→ **Excerpted text**:
···

Cataloging Two Weeks Of Russia 1 Using Visual Explorer + YOLOv5 Object Detection

Yesterday we demonstrated applying the YOLOv5x pretrained COCO model to a single Russian television news broadcast. Today we are going to demonstrate how to apply it at scale to perform object detection over the entire 24/7 coverage of Russia 1 over the last two weeks showing how trivial the underlying workflow is to apply even advanced object detection like YOLO across 14 days (336 hours) of television news coverage.

The instructions below rely on our previously configured quad-core V100 GCE VM, which has the necessary libraries and drivers installed.

···

→ **Dataset excerpts**:
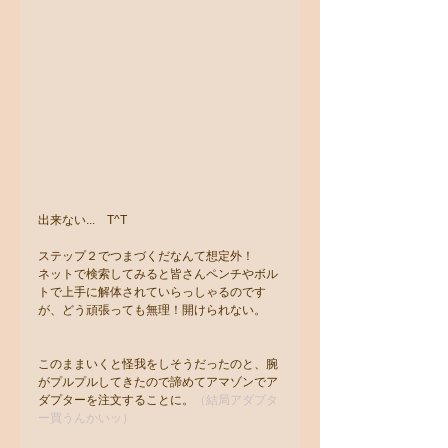
出来ない...　T^T　　
ステップ２でつまづくだなんて想定外！
ネットで検索してみると皆さんペンチやボル
トで上手に解体されていらっしゃるのです
が、どう頑張っても無理！開けられない。
このままいくと怪我をしそうだったのと、腕
がプルプルしてきたので諦めてアマゾンでア
ダプターを注文することに。
（結局アダプタ
ー買うんかいッ）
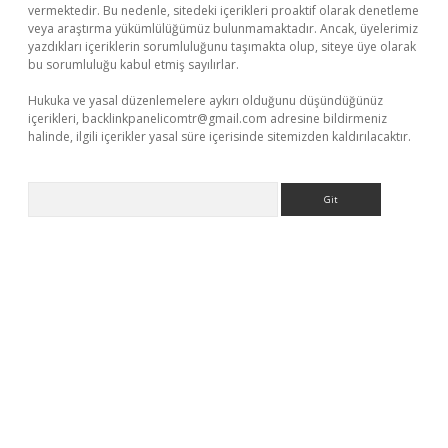
vermektedir. Bu nedenle, sitedeki içerikleri proaktif olarak denetleme
veya araştırma yükümlülüğümüz bulunmamaktadır. Ancak, üyelerimiz
yazdıkları içeriklerin sorumluluğunu taşımakta olup, siteye üye olarak
bu sorumluluğu kabul etmiş sayılırlar.
Hukuka ve yasal düzenlemelere aykırı olduğunu düşündüğünüz
içerikleri,
backlinkpanelicomtr@gmail.com
adresine bildirmeniz
halinde, ilgili içerikler yasal süre içerisinde sitemizden kaldırılacaktır.
Arama
t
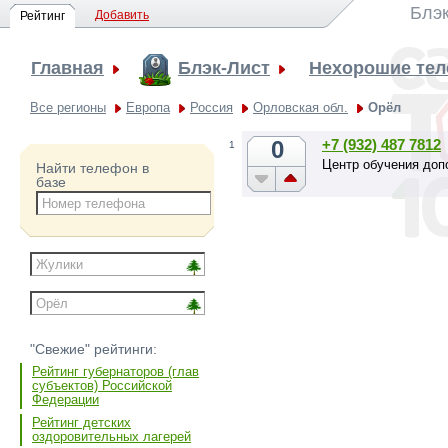
Блэк
Добавить
Рейтинг
Главная
Блэк-Лист
Нехорошие те
Все регионы
Европа
Россия
Орловская обл.
Орёл
0
+7 (932) 487 7812
1
Центр обучения допо
Найти телефон в
базе
"Свежие" рейтинги:
Рейтинг губернаторов (глав
субъектов) Российской
Федерации
Рейтинг детских
оздоровительных лагерей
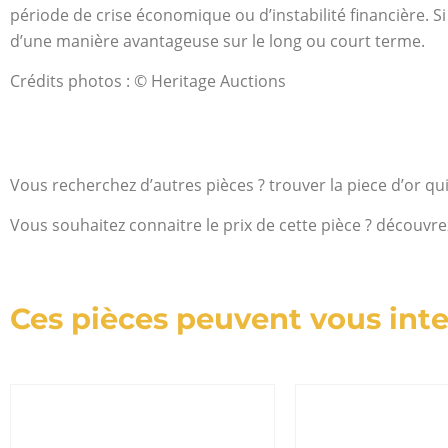
période de crise économique ou d’instabilité financière. Si
d’une manière avantageuse sur le long ou court terme.
Crédits photos : © Heritage Auctions
Vous recherchez d’autres pièces ? trouver la piece d’or qu
Vous souhaitez connaitre le prix de cette pièce ? découvre
Ces pièces peuvent vous inte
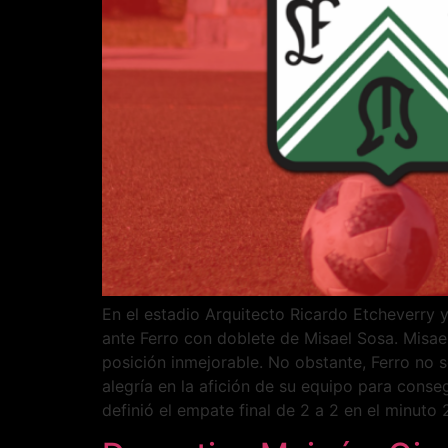
En el estadio Arquitecto Ricardo Etcheverry 
ante Ferro con doblete de Misael Sosa. Misael
posición inmejorable. No obstante, Ferro no s
alegría en la afición de su equipo para cons
definió el empate final de 2 a 2 en el minuto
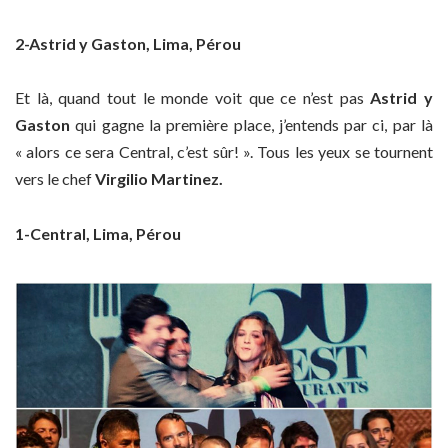
2-Astrid y Gaston, Lima, Pérou
Et là, quand tout le monde voit que ce n’est pas
Astrid y
Gaston
qui gagne la première place, j’entends par ci, par là
« alors ce sera Central, c’est sûr! ». Tous les yeux se tournent
vers le chef
Virgilio Martinez.
1-Central, Lima, Pérou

···

→ **Requirement A**: In the Russia 1 object detection text, how many hours of television news coverage do the 14 days amount to?
→ **Requirement B**: Please reproduce the Russia 1 object detection text from "Yesterday we demonstrated" to "and drivers installed.".

→ **Written response A**: 336 hours

→ **Written response B**:
Yesterday we demonstrated applying the YOLOv5x pretrained COCO model to a single Russian television news broadcast. Today we are going to demonstrate how to apply it at scale to perform object detection over the entire 24/7 coverage of Russia 1 over the last two weeks showing how trivial the underlying workflow is to apply even advanced object detection like YOLO across 14 days (336 hours) of television news coverage.

The instructions below rely on our previously configured quad-core V100 GCE VM, which has the necessary libraries and drivers installed.